Cisco recently released an update to its Visual Networking Index: Mobile Data Traffic Forecast report, which contains projections of data usage on mobile wireless networks over the next five years. The report is widely followed because Cisco's role as a network equipment supplier throughout the network ecosystem – including wireline networks, cellular networks, and consumer WiFi networks – gives them some unique insights into where network trends are heading. Last year's VNI report, which projected surging demand on wireless networks, was an input into the spectrum demand analysis we released this past fall. We were therefore interested to see how Cisco's report changed since the prior edition.
The bottom line is that Cisco continues to foresee an enormous surge in wireless demand. Let's take a look at their North American regional breakout. Cisco estimates that in 2010, North Americans transmitted 49 Petabytes (PB)per month over mobile networks. That's about 4,900 times the amount of information in the printed collection of the Library of Congress. By 2015, Cisco expects this number will grow to 986 Petabytes – nearly one Exabyte, equivalent to almost 100,000 Libraries of Congress.
In relative terms, Cisco's projects 20X growth in the next five years. This is lower than the 47X growth forecast in the previous Cisco report, but only because this year's forecast starts from a higher "base" compared to the previous year. Overall, Cisco predicts that data growth begins to slow down in out years, but that the growth still continues at an impressive rate. The forecast consumption is 58X larger in 2015 compared to the 2009 estimate reported in last year's report. Any way you look at it, that's enormous growth.
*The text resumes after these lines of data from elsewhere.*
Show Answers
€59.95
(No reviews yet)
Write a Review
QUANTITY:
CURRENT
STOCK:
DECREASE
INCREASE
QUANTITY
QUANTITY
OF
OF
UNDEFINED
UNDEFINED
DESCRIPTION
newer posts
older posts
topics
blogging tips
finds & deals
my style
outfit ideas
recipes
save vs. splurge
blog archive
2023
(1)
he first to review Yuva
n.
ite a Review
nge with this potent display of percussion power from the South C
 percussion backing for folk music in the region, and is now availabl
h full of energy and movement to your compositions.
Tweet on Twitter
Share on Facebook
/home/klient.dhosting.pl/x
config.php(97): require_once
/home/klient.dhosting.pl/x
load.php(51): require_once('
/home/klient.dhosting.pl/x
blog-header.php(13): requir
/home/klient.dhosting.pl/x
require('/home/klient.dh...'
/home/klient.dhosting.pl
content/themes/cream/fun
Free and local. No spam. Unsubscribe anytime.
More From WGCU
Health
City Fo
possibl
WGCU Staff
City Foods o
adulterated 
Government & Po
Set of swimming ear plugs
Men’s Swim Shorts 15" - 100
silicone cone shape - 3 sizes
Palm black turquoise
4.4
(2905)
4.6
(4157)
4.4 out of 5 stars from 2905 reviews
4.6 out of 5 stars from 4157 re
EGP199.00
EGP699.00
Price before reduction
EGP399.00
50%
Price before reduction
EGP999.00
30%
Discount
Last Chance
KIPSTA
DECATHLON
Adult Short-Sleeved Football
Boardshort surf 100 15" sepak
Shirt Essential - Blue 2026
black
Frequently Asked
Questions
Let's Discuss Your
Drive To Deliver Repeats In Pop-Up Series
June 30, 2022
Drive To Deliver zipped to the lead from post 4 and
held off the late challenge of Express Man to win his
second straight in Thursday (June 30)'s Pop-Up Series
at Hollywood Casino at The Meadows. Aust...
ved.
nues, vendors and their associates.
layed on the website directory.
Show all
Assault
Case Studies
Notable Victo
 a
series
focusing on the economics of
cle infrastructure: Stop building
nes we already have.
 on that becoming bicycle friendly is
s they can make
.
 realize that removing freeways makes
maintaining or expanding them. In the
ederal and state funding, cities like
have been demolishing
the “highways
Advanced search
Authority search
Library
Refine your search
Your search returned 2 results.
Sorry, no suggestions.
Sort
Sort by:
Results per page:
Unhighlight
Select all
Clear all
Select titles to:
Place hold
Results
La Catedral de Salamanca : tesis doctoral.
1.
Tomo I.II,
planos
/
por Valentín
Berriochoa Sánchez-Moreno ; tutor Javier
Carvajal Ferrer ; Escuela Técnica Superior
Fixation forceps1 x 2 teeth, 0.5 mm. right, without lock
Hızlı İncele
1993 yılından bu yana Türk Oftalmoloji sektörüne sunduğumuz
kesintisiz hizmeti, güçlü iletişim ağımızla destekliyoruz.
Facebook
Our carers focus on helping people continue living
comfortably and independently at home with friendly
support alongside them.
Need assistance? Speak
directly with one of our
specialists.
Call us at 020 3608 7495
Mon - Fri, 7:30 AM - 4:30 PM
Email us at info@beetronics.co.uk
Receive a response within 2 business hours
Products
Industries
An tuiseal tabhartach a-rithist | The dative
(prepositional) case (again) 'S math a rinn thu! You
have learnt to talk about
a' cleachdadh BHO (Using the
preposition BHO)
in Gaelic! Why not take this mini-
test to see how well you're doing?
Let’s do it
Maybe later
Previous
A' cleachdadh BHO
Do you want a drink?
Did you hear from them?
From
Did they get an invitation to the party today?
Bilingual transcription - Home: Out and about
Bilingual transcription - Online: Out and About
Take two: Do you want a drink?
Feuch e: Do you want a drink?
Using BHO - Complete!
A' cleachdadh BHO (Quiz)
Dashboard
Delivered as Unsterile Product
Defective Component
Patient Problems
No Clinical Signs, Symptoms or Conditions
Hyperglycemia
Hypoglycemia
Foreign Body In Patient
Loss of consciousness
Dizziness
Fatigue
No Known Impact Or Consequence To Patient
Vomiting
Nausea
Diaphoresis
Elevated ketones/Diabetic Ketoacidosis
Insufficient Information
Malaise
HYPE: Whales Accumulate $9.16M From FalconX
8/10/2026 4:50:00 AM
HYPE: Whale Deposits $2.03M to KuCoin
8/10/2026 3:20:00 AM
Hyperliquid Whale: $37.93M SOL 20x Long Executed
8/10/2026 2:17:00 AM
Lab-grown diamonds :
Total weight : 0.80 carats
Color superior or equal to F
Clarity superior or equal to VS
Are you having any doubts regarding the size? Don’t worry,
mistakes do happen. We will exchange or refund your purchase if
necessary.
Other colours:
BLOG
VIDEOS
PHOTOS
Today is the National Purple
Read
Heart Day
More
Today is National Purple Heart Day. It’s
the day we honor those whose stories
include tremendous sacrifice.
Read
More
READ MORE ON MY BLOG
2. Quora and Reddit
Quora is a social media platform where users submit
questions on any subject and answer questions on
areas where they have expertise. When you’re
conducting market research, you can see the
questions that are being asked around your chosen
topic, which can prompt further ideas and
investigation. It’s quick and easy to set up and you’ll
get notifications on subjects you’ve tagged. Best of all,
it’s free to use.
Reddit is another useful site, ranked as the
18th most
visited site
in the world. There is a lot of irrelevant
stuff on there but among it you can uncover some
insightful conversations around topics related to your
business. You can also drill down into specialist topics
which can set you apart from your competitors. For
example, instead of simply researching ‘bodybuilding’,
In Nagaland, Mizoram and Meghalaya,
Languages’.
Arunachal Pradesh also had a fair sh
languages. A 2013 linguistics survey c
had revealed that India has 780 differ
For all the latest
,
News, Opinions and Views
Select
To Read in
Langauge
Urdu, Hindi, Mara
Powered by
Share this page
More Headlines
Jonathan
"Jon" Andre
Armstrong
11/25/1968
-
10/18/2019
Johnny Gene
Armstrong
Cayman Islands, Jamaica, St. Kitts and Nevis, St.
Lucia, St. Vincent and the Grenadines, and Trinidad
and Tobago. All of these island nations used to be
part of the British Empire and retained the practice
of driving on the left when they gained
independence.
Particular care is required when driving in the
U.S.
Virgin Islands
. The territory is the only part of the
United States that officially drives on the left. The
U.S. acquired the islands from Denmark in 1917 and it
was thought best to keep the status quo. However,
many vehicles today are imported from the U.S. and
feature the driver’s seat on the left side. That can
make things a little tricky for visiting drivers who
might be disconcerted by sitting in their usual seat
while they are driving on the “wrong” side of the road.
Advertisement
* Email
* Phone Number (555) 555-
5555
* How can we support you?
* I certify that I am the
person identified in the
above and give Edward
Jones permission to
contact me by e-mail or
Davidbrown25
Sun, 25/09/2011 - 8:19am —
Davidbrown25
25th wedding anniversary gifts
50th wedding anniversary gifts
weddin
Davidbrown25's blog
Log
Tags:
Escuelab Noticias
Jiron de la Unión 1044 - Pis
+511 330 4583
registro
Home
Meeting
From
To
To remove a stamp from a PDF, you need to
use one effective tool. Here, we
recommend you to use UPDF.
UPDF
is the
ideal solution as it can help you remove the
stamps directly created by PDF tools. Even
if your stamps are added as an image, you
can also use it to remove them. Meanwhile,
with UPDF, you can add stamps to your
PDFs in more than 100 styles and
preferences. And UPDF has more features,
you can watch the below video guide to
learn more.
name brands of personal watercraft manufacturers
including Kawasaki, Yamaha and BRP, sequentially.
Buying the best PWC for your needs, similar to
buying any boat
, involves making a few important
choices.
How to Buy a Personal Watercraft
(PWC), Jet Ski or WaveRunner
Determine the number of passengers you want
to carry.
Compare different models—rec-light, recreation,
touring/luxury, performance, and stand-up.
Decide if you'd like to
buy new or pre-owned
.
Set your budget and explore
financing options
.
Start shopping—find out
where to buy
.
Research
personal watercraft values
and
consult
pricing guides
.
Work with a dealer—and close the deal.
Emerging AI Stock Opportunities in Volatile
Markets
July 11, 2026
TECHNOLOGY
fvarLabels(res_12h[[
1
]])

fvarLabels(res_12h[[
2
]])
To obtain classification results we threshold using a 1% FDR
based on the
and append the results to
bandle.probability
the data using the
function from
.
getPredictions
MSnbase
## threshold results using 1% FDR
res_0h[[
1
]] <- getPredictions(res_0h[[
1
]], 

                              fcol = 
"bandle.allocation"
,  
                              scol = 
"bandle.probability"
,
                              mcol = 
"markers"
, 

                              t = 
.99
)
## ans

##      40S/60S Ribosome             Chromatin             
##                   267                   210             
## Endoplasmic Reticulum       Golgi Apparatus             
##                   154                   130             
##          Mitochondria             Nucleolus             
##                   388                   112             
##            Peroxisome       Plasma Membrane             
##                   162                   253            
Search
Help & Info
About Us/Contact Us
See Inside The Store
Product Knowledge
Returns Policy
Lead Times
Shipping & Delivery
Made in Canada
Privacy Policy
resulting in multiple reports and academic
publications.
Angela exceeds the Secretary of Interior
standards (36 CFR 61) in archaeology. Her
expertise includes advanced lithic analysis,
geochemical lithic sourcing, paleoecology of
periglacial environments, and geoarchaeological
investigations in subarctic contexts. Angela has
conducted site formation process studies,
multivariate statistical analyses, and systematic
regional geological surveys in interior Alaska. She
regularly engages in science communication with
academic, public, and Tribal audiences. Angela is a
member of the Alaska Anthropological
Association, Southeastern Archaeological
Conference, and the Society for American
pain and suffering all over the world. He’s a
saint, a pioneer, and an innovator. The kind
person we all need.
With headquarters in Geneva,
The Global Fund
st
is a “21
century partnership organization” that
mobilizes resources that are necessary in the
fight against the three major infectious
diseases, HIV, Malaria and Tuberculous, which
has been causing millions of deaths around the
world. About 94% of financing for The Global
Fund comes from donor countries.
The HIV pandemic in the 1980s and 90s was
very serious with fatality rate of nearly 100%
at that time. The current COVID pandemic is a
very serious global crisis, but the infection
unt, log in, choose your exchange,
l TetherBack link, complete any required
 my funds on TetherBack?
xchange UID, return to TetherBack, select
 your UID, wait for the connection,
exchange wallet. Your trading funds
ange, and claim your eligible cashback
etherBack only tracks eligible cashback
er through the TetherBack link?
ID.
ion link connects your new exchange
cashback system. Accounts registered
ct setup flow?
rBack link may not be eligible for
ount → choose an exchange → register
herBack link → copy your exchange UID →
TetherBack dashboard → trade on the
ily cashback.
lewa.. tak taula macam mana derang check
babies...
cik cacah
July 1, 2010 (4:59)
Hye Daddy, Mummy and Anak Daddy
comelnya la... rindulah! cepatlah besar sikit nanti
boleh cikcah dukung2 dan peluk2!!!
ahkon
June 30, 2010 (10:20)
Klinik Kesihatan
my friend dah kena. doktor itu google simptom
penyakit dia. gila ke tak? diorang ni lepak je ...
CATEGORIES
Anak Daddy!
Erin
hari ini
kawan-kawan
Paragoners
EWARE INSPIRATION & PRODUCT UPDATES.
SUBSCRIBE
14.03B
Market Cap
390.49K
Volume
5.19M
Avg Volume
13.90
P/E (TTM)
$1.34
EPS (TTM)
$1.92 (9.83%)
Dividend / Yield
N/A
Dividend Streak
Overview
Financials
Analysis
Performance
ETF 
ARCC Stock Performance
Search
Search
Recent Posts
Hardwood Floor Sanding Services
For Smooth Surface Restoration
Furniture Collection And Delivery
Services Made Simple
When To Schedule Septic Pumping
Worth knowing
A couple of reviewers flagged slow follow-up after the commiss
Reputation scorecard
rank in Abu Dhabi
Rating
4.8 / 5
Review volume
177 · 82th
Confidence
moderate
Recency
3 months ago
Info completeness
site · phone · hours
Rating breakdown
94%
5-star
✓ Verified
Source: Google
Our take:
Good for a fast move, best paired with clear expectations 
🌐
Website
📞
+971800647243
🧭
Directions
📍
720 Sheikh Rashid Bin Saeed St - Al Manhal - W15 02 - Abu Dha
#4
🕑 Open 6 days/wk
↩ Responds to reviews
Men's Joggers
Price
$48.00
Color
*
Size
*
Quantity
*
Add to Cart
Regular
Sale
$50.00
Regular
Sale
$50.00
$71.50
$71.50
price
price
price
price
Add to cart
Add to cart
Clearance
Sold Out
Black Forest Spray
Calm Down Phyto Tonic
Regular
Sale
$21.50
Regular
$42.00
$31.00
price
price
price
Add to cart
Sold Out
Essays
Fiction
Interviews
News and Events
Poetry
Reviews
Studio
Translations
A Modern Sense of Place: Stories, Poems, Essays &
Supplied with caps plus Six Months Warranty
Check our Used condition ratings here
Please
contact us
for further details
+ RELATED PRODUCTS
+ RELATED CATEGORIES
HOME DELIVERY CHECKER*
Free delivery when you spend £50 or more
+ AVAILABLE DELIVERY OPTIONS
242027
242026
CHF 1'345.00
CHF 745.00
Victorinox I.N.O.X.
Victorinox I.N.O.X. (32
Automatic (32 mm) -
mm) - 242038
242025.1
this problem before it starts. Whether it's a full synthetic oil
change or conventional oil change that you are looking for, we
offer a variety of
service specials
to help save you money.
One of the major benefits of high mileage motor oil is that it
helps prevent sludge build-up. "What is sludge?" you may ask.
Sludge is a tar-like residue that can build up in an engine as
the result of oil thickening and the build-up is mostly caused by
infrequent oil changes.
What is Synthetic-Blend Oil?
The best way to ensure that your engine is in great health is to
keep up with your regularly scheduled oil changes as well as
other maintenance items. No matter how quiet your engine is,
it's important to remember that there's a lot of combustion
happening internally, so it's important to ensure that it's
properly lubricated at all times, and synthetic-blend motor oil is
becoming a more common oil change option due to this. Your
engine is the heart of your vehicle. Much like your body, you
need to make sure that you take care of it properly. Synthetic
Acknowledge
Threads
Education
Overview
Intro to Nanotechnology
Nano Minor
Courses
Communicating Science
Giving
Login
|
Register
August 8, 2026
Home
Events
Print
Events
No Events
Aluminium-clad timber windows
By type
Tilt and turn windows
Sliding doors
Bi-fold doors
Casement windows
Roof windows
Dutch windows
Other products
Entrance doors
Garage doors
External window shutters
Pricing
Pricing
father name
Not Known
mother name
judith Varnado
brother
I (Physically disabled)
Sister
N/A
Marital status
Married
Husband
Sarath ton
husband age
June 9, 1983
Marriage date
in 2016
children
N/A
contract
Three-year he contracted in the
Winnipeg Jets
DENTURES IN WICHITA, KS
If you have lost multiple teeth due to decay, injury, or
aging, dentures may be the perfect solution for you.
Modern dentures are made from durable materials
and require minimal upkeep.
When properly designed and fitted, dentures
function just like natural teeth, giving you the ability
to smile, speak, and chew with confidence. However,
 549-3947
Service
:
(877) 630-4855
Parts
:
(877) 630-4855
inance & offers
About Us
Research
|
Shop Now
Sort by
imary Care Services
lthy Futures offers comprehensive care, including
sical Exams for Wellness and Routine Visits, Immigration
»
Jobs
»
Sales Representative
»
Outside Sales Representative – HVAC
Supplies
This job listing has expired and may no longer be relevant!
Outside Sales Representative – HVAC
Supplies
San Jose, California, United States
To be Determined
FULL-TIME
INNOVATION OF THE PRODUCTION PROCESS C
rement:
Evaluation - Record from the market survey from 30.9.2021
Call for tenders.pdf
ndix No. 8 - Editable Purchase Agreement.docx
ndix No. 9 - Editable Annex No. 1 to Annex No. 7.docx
Importantly, the report accounts for some offsetting effects, most notably the use of WiFi and femtocell networks to "offload" capacity from the mobile network to a fixed broadband connection. Cisco estimates that about 21% of traffic from smartphones and tablets was offloaded to WiFi or femtocells in 2010 and that this proportion will increase to 30% by 2015. This finding demonstrates the vital importance of unlicensed spectrum in helping address our nation's wireless capacity needs. Still, overall traffic growth is likely to outpace offloading, according to Cisco's forecast.
Consider what this astounding growth means to American families, to our economy, and to our future. All of those bits and bytes represent new ways of communicating, informing, and transacting with one another. They are video messages sent to grandparents, invoices sent to customers, and research findings sent to universities. And countless other uses, as diverse as the Internet itself. Our obligation at the FCC is to ensure that our wireless rules are flexible enough so that the supply of spectrum will meet this inexorable demand. That's what keeps us busy every day.